DESCRIPTION OF THE TASK: Below are the records; give again exactly the line with "table_cell [119, 452, 679, 503]", the line with "table_cell [820, 556, 894, 607]", and each line that lies between them, and nothing besides.

DATA FOR THIS TASK:

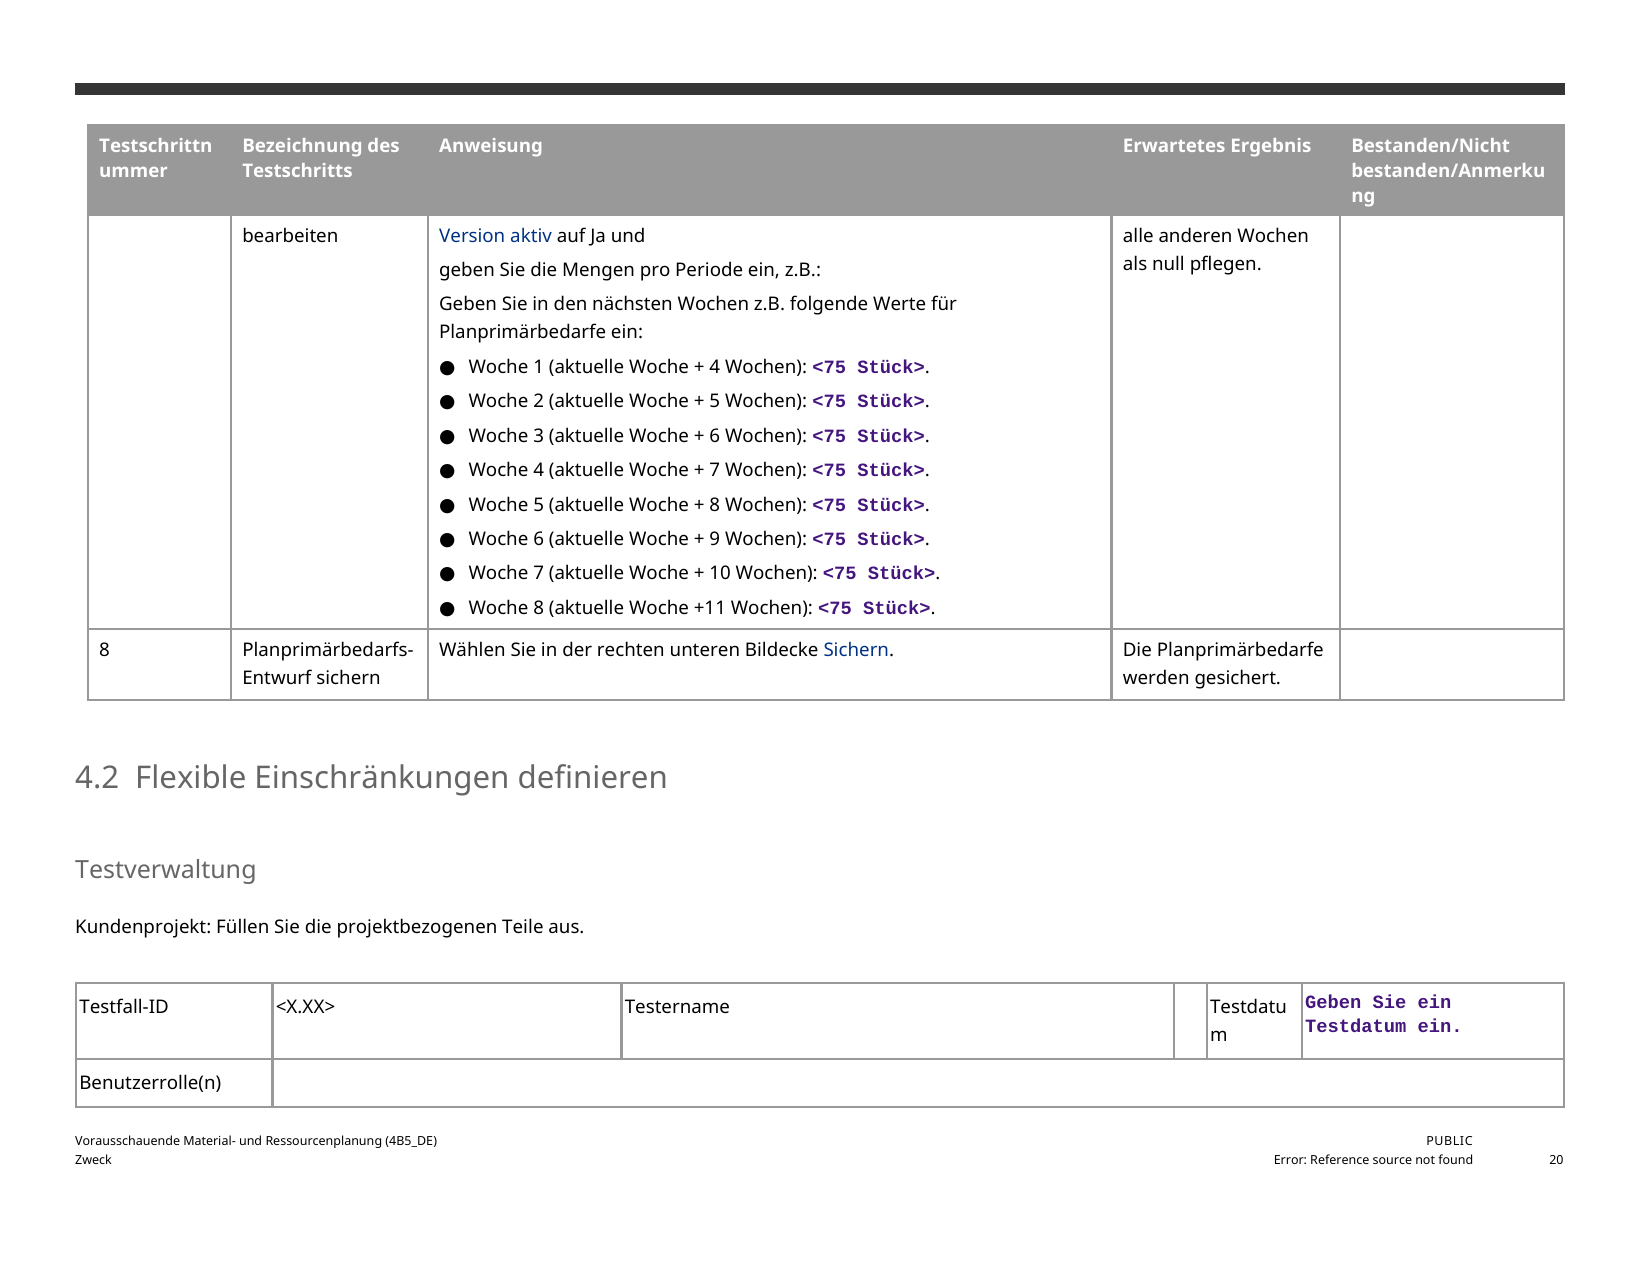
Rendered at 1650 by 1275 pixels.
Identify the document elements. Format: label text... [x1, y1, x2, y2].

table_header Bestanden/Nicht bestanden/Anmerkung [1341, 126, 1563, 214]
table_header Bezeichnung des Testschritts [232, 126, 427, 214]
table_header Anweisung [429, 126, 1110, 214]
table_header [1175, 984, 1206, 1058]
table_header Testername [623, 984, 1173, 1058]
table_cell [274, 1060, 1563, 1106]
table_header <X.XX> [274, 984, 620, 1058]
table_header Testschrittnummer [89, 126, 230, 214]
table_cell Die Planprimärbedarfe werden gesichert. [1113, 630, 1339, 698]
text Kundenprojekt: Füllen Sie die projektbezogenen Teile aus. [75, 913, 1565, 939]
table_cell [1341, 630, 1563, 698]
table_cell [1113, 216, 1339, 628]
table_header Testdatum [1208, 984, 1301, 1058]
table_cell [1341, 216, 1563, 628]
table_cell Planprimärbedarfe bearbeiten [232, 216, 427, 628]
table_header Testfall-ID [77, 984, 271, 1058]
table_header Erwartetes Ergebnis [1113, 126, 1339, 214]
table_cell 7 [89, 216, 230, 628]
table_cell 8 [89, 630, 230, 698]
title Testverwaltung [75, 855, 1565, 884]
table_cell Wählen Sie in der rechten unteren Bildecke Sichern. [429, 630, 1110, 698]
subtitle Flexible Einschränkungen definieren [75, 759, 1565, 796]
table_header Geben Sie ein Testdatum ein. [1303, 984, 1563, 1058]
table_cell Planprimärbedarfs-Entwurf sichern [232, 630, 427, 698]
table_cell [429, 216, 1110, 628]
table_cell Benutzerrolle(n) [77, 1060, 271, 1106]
* * *
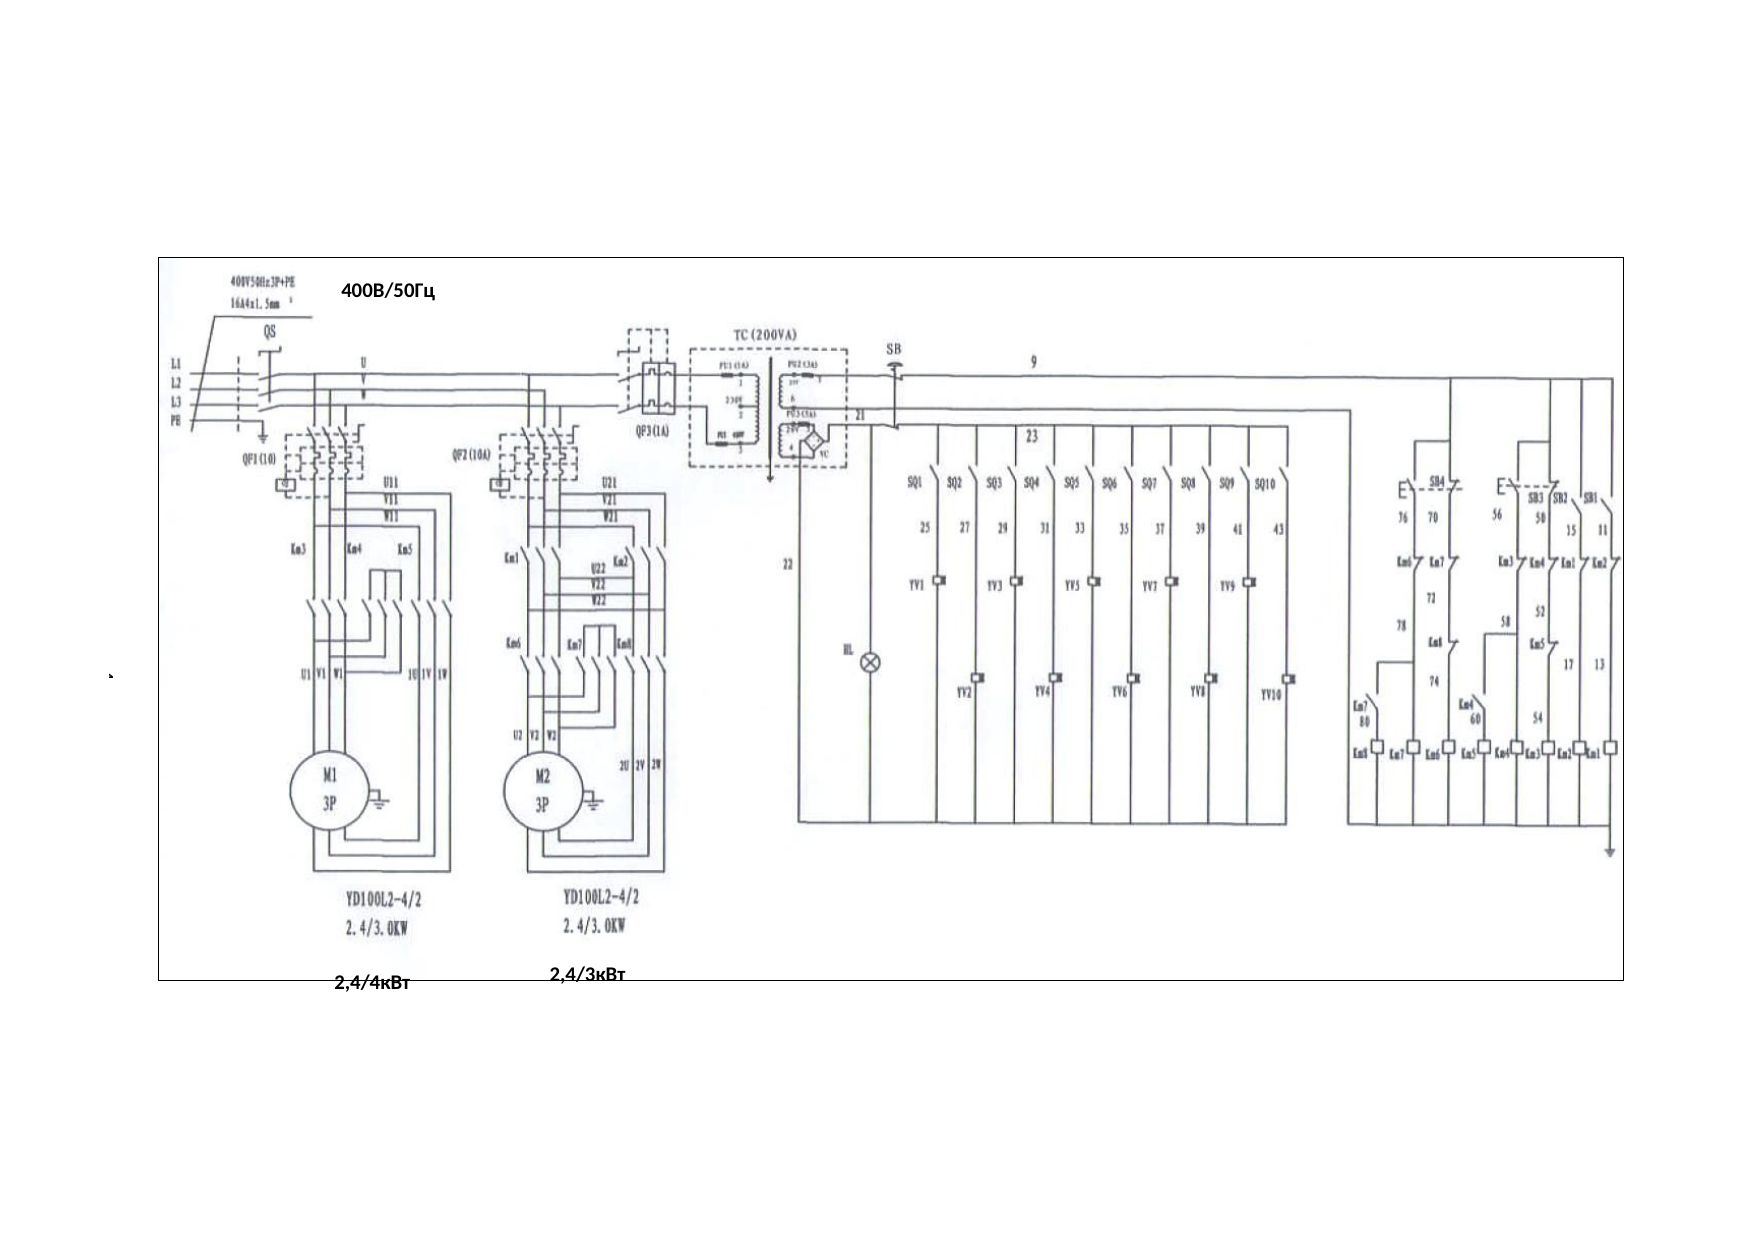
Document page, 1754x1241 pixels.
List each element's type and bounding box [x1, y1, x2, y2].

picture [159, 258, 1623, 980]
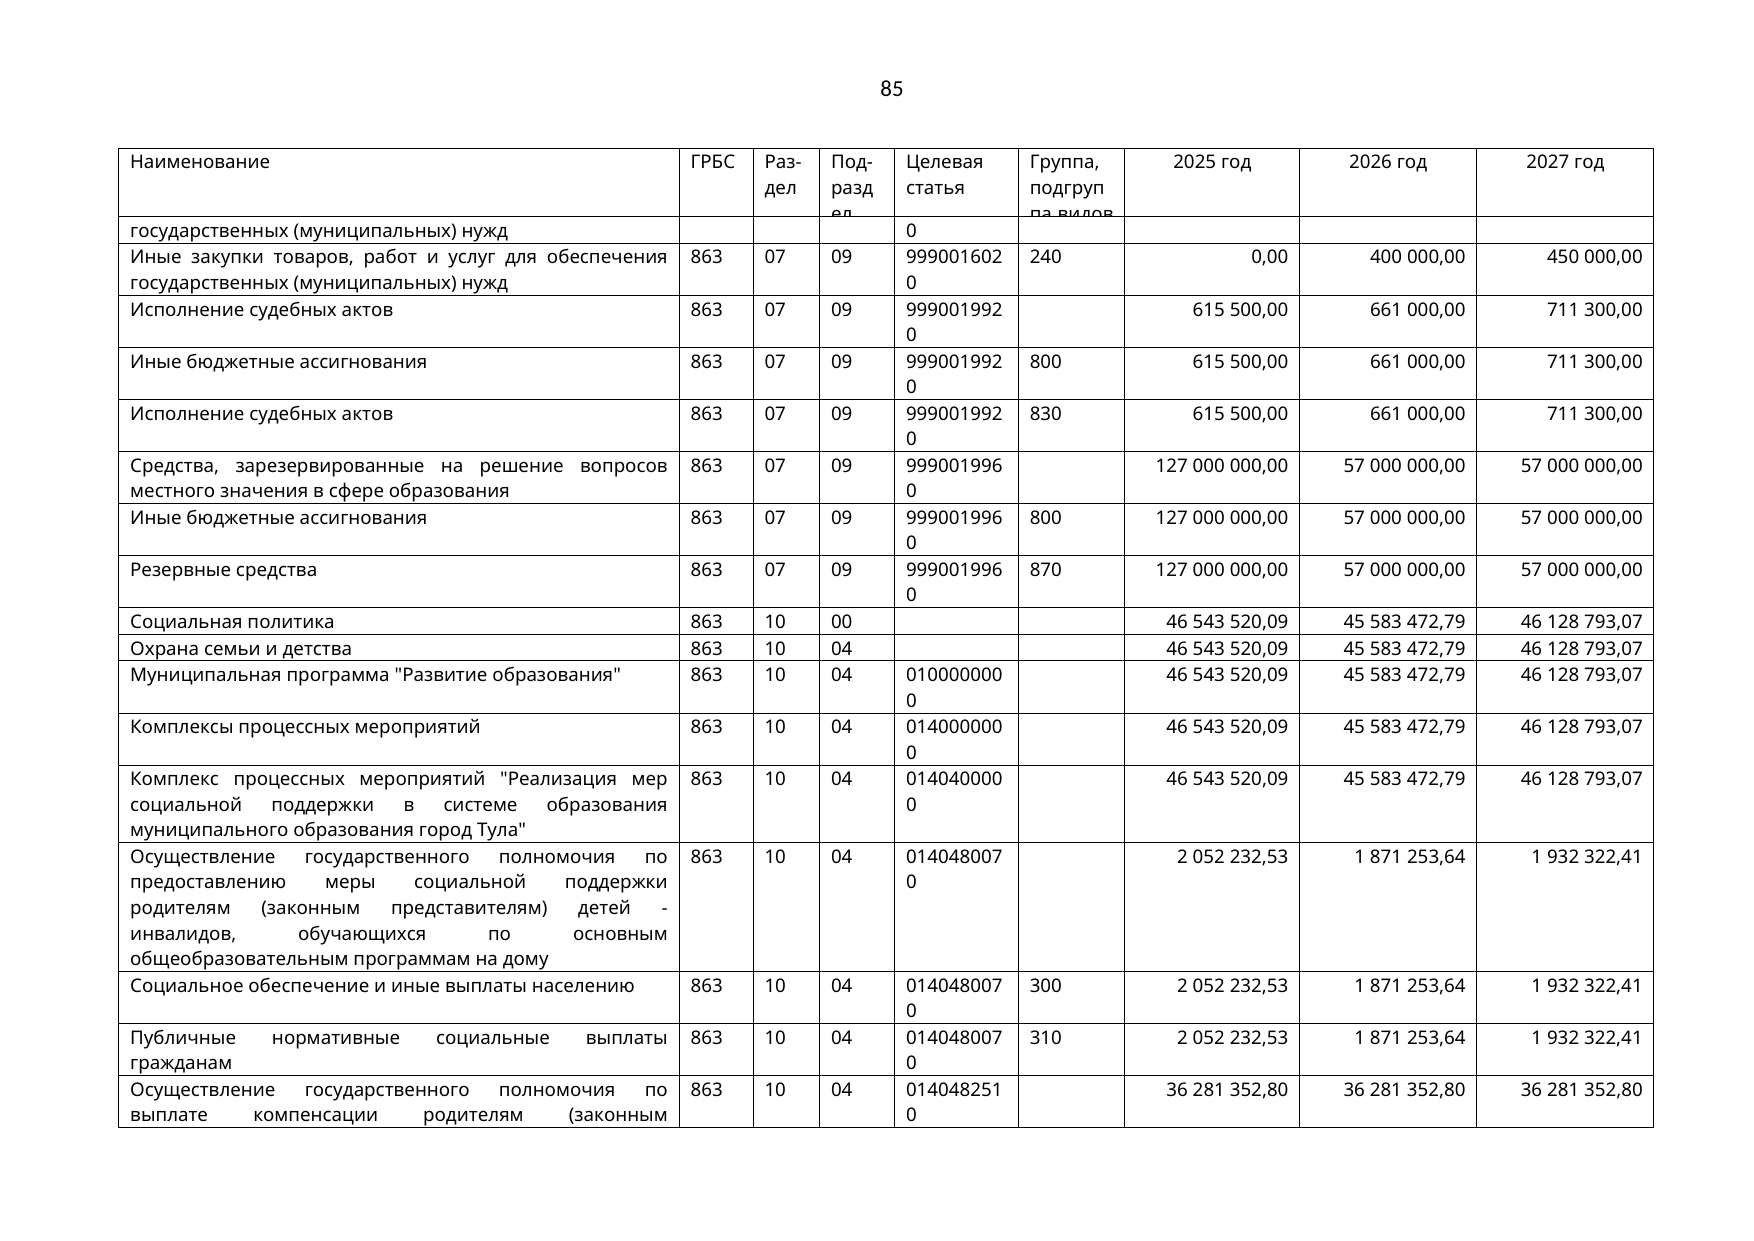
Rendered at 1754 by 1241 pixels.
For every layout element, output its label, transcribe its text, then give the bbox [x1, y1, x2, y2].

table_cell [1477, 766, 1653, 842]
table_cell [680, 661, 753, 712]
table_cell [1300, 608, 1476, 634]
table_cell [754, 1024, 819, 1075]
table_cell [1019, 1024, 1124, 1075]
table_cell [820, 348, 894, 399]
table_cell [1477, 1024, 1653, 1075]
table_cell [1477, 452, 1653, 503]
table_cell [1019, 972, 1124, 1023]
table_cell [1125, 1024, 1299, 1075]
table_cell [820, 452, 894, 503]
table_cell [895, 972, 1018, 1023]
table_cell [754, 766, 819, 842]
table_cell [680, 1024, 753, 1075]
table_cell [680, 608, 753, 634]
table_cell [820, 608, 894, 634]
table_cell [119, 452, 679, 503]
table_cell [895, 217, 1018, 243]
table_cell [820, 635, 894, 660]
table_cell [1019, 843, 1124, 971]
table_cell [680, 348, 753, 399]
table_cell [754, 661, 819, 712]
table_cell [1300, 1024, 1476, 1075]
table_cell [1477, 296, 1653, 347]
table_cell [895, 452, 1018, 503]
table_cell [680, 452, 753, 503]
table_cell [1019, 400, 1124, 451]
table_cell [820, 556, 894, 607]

TASK ANSWER:
table_cell [119, 452, 679, 503]
table_cell [895, 217, 1018, 243]
table_cell [820, 635, 894, 660]
table_cell [1019, 843, 1124, 971]
table_cell [680, 348, 753, 399]
table_cell [754, 661, 819, 712]
table_cell [1300, 1024, 1476, 1075]
table_cell [1477, 296, 1653, 347]
table_cell [895, 452, 1018, 503]
table_cell [680, 452, 753, 503]
table_cell [1019, 400, 1124, 451]
table_cell [820, 556, 894, 607]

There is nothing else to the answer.